Methodology

LD-Spline: Mapping SNPs on genotyping platforms to genomic regions using patterns of linkage disequilibrium

William S Bush¹ , Guanhua Chen² , Eric S Torstenson¹ and Marylyn D Ritchie¹

¹  Center for Human Genetics Research, Department of Molecular Physiology and Biophysics, Vanderbilt University, Nashville, TN, USA

²  Department of Biostatistics, University of North Carolina, Chapel Hill, NC, USA

author email corresponding author email

BioData Mining 2009, 2:7doi:10.1186/1756-0381-2-7

Published:	3 December 2009

Abstract

Background

Gene-centric analysis tools for genome-wide association study data are being developed both to annotate single locus statistics and to prioritize or group single nucleotide polymorphisms (SNPs) prior to analysis. These approaches require knowledge about the relationships between SNPs on a genotyping platform and genes in the human genome. SNPs in the genome can represent broader genomic regions via linkage disequilibrium (LD), and population-specific patterns of LD can be exploited to generate a data-driven map of SNPs to genes.

Methods

In this study, we implemented LD-Spline, a database routine that defines the genomic boundaries a particular SNP represents using linkage disequilibrium statistics from the International HapMap Project.
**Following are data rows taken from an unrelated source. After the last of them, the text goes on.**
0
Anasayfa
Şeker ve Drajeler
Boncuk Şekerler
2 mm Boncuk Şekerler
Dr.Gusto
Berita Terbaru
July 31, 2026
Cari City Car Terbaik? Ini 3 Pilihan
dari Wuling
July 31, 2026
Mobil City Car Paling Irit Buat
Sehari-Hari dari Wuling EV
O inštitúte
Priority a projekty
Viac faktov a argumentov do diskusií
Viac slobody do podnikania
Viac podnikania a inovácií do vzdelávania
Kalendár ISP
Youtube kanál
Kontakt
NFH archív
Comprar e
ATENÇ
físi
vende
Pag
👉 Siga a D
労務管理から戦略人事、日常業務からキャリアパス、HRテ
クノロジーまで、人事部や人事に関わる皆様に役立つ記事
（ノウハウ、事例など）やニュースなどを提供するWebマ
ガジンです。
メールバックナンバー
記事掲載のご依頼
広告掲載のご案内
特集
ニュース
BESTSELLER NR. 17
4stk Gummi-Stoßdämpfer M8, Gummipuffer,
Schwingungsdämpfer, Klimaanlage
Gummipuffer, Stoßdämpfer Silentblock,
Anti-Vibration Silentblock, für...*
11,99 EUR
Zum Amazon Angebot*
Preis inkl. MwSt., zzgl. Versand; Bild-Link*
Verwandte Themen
We compared the LD-Spline haplotype block partitioning approach to that of the four gamete rule and the Gabriel et al. approach using simulated data; in addition, we processed two commonly used genome-wide association study platforms.

Results

We illustrate that LD-Spline performs comparably to the four-gamete rule and the Gabriel et al. approach; however as a SNP-centric approach LD-Spline has the added benefit of systematically identifying a genomic boundary for each SNP, where the global block partitioning approaches may falter due to sampling variation in LD statistics.

Conclusion

LD-Spline is an integrated database routine that quickly and effectively defines the genomic region marked by a SNP using linkage disequilibrium, with a SNP-centric block definition algorithm.